How African speculative fiction gave birth to itself


Geoff Ryman — the brilliant science fiction author who curated last year's 100 AFRICAN WRITERS OF SFF project, continues to publish and curate excellent, exciting science fiction from across Africa.


His latest project is 21 Today, a special issue of the Manchester Review, containing 21 stories written by African writers since 2003. Ryman notes, "The
aim was to take the stories out of print or behind paywalls which make
them inaccessilbe to Africans in Africa."

An accompanying project, 21 Tomorrow, "which links to stories on African online magazines — so that the role they played in the rise of African SFF is acknowledged."

Meanwhile, Ryman notes that his 100 AFRICAN WRITERS OF SFF project has found a new home, at Strange Horizons.


This is a collection of damn good stories – plus a complete comic and an excerpt from a film script.

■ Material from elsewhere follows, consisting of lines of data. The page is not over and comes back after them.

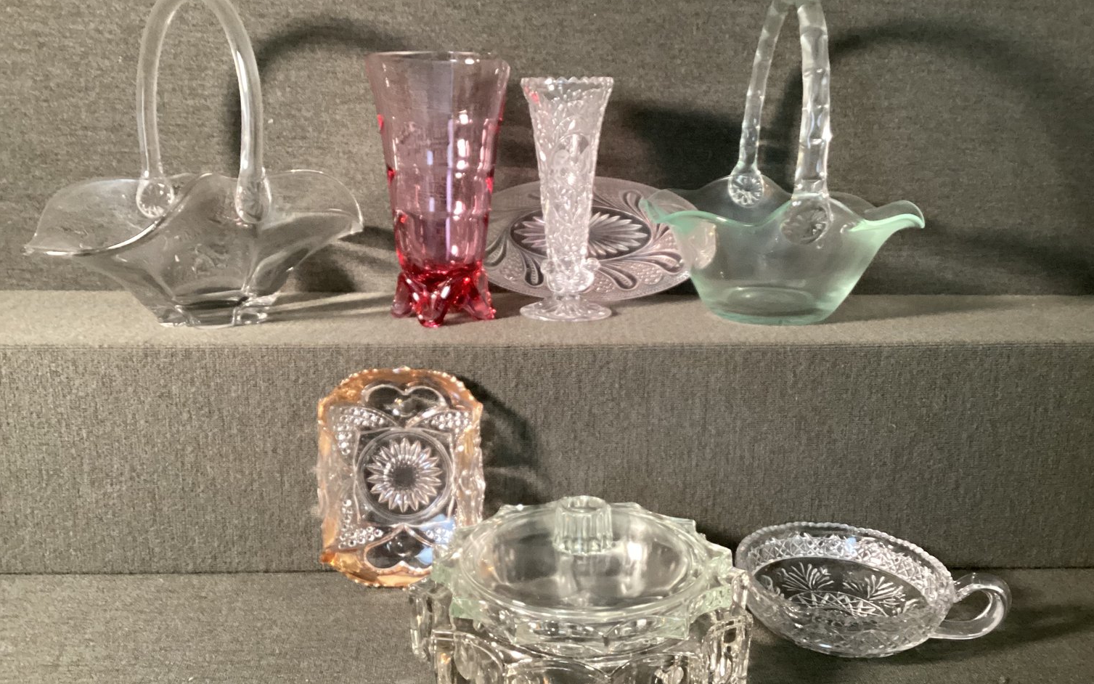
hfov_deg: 58.1
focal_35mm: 33
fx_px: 984
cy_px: 368
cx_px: 546
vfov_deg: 38.3
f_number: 2.4
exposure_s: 1/30
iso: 320
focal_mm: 3.3
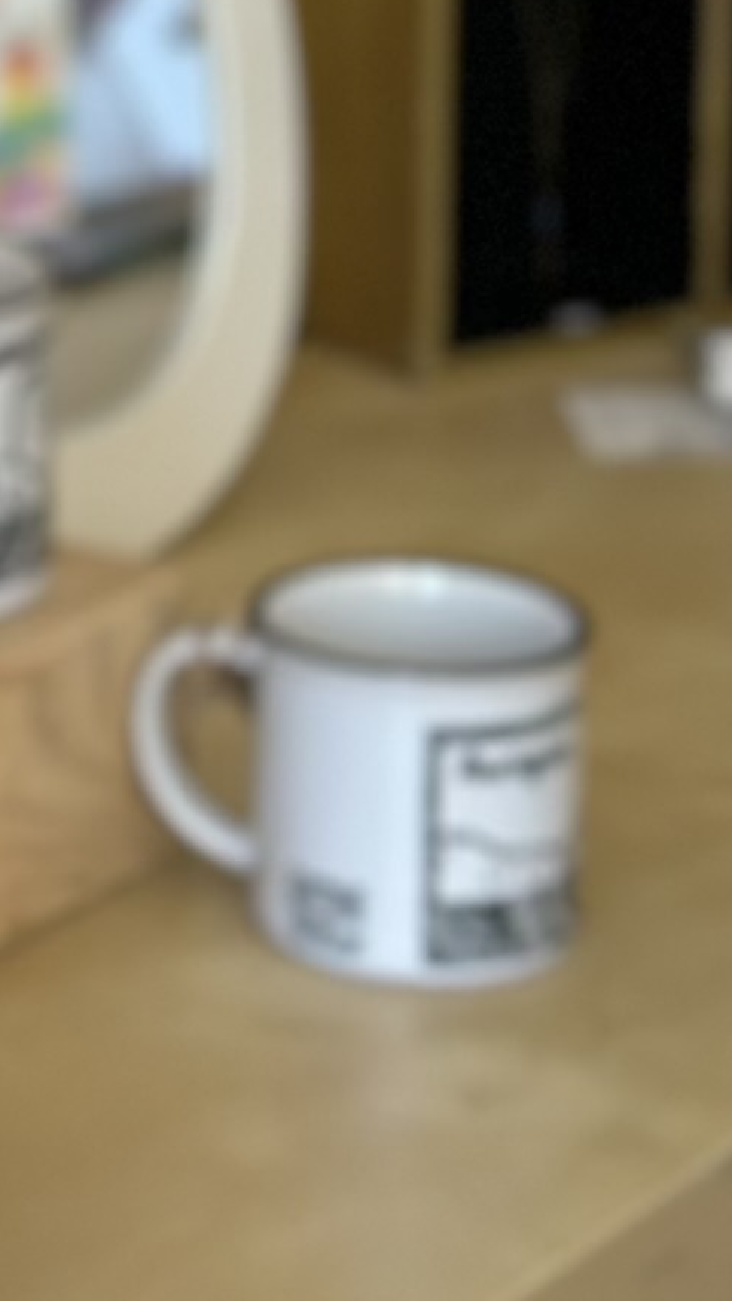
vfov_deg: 8.7
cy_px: -697
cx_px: -1241
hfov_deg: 4.9
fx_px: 8318
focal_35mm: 241
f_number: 1.78
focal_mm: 6.86
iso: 80
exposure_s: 1/198
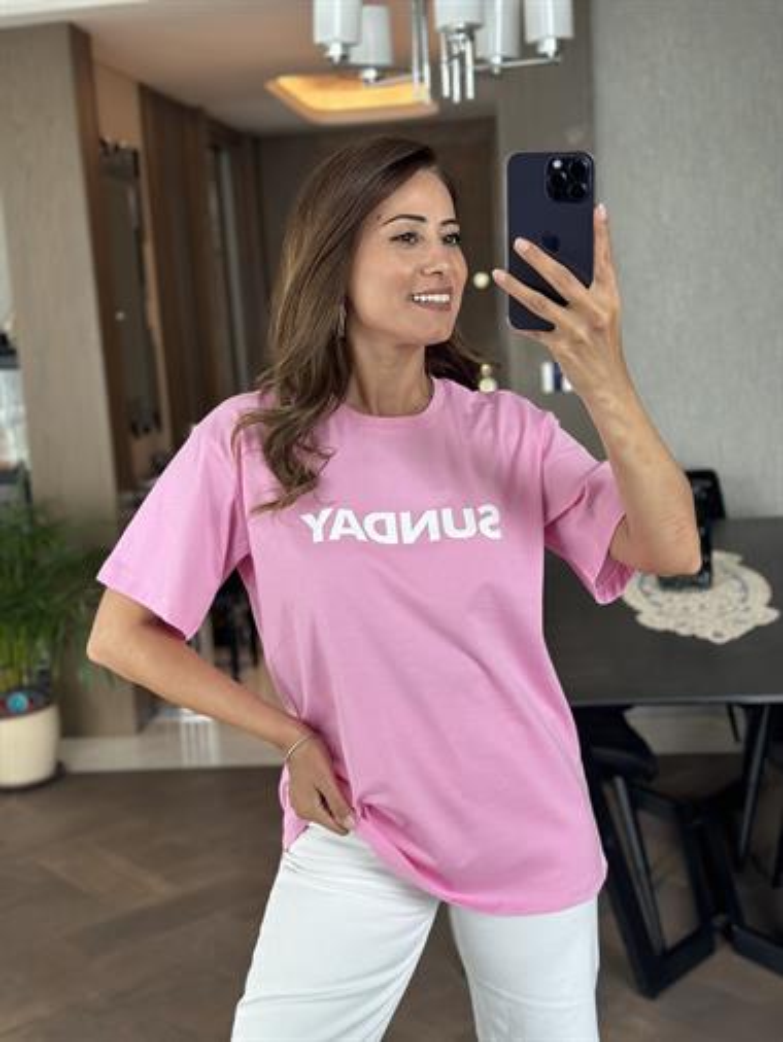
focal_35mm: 48
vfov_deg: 39.6
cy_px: 521
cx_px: 392
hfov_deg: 30.3
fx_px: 1446
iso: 200
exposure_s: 1/60
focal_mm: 6.86
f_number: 1.78
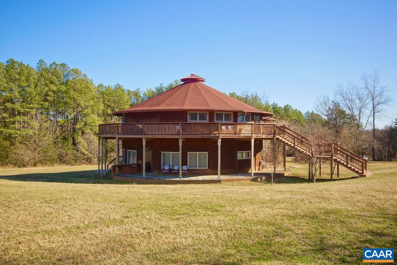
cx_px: 198
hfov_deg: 61.9
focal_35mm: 30
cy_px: 132
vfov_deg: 43.6
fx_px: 331
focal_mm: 20
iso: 100
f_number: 8
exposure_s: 1/125
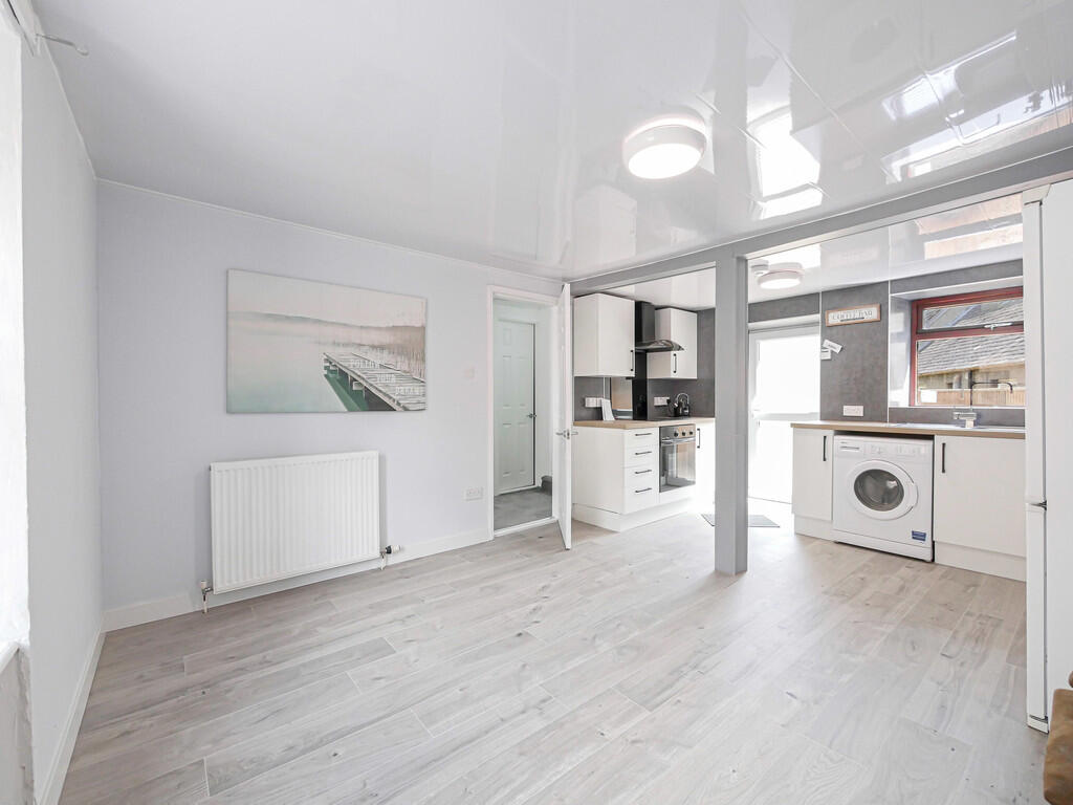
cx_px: 536
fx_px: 434
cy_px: 402
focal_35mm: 14
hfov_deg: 102.1
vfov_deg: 85.7
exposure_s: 1/125
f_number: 4
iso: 1250
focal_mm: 7
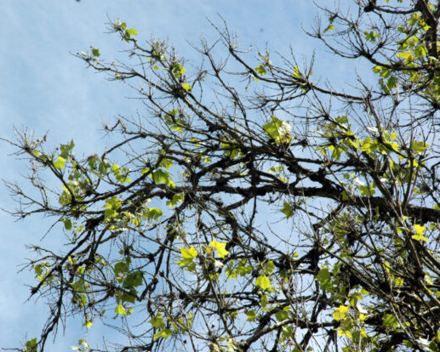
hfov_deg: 16.2
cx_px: 211
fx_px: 1550
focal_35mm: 119
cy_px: 176
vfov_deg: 13.0
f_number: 11
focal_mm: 70
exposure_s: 1/500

They tell tales about how South Africans will market themselves in the future. About how fire came to Uganda. About how two lonely women in the far future can each be writing a novel, one about the other. About how ancient West Africans wrote about the stars. About how superheroes are always political. About how people will in the future mourn their dead.

But each of the 21 stories is also a moment in history, part of the process. It stands for itself. It also stands for other similar stories, or writers who came with them in waves. They stand for the editors who founded venues that gave that story a home.

This is about how African speculative fiction gave birth to itself.